Mendikdasmen Abdul Mu'ti ditemui usai membuka Simposium Penyelarasan dan Revitalisasi Vokasi Bidang Ketahanan Pangan di Millennium Hotel Sirih, Jakarta Pusat pada Senin (8/12/2025). Foto: Amira Nada/kumparan
Menteri Pendidikan Dasar dan Menengah (Mendikdasmen) Abdul Mu'ti melontarkan kritik terhadap buku-buku bacaan anak yang dinilainya terlalu mengagungkan profesi modern. Sementara profesi berbasis alam dan budaya lokal jarang muncul.
"Buku-buku bacaan kita kurang memberikan inspirasi tentang profesi petani, sehingga anak-anak kita itu terimajinasi dengan profesi modern," ujarnya.
"Itu penting, tetapi modern kan tidak berarti kemudian meninggalkan basis kultural yang kita miliki, khususnya pertanian," sambung dia.
Ia meminta agar bahan bacaan menampilkan petani sebagai sosok yang makmur, cerdas, dan menarik.
"Kita buatlah buku-buku bacaan bagaimana petani itu makmur, kaya, pintar, ganteng, cantik. Badannya sehat karena selalu ke sawah, tidak pernah kekurangan vitamin D," kata Mu'ti.
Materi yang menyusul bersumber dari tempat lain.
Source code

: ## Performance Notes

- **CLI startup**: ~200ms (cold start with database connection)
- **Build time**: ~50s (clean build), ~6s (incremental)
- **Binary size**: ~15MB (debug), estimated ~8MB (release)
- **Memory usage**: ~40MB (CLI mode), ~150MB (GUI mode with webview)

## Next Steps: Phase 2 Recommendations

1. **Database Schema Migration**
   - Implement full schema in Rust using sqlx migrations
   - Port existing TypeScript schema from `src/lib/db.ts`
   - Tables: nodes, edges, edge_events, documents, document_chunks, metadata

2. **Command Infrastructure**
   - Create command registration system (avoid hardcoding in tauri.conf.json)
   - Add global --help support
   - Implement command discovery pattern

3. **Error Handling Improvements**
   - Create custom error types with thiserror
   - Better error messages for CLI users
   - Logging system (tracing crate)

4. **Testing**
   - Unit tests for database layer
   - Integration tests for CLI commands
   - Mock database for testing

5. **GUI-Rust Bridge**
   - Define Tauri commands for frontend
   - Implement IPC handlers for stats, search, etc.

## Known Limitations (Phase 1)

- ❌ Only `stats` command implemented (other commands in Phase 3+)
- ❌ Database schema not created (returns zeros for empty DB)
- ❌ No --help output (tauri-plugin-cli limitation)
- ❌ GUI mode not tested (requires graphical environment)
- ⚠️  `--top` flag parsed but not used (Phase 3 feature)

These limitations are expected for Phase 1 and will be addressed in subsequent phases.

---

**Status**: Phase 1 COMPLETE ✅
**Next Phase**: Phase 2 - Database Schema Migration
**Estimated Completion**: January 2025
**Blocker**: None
Mu'ti menekankan bahwa pendidikan harus menghadirkan bacaan yang membuat anak mengenal lingkungan alam dan sosial tempat mereka tinggal.
"Anak-anak tinggal di laut tidak mengerti ikan-ikan apa yang ada di laut dekat dia tinggal, bagaimana hidupnya, perilakunya. Sehingga kemudian dia tidak ramah kepada alam," jelasnya.
Ia menilai, banyak anak mengenal negara atau konsep jauh, tetapi tidak memahami ikan atau tanaman di wilayah tempat mereka hidup.
Menurut Mu'ti, pembaruan bahan bacaan harus menjadi bagian dari gerakan budaya agar anak memahami bahwa semua profesi itu penting dan dapat membawa kesejahteraan.
"Saya melakukan kritik internal lah terhadap kebijakan-kebijakan di kementerian, termasuk penyediaan bahan bacaan yang menginspirasi anak bahwa semua profesi itu penting, bermakna, dan bisa membuat sejahtera," pungkasnya.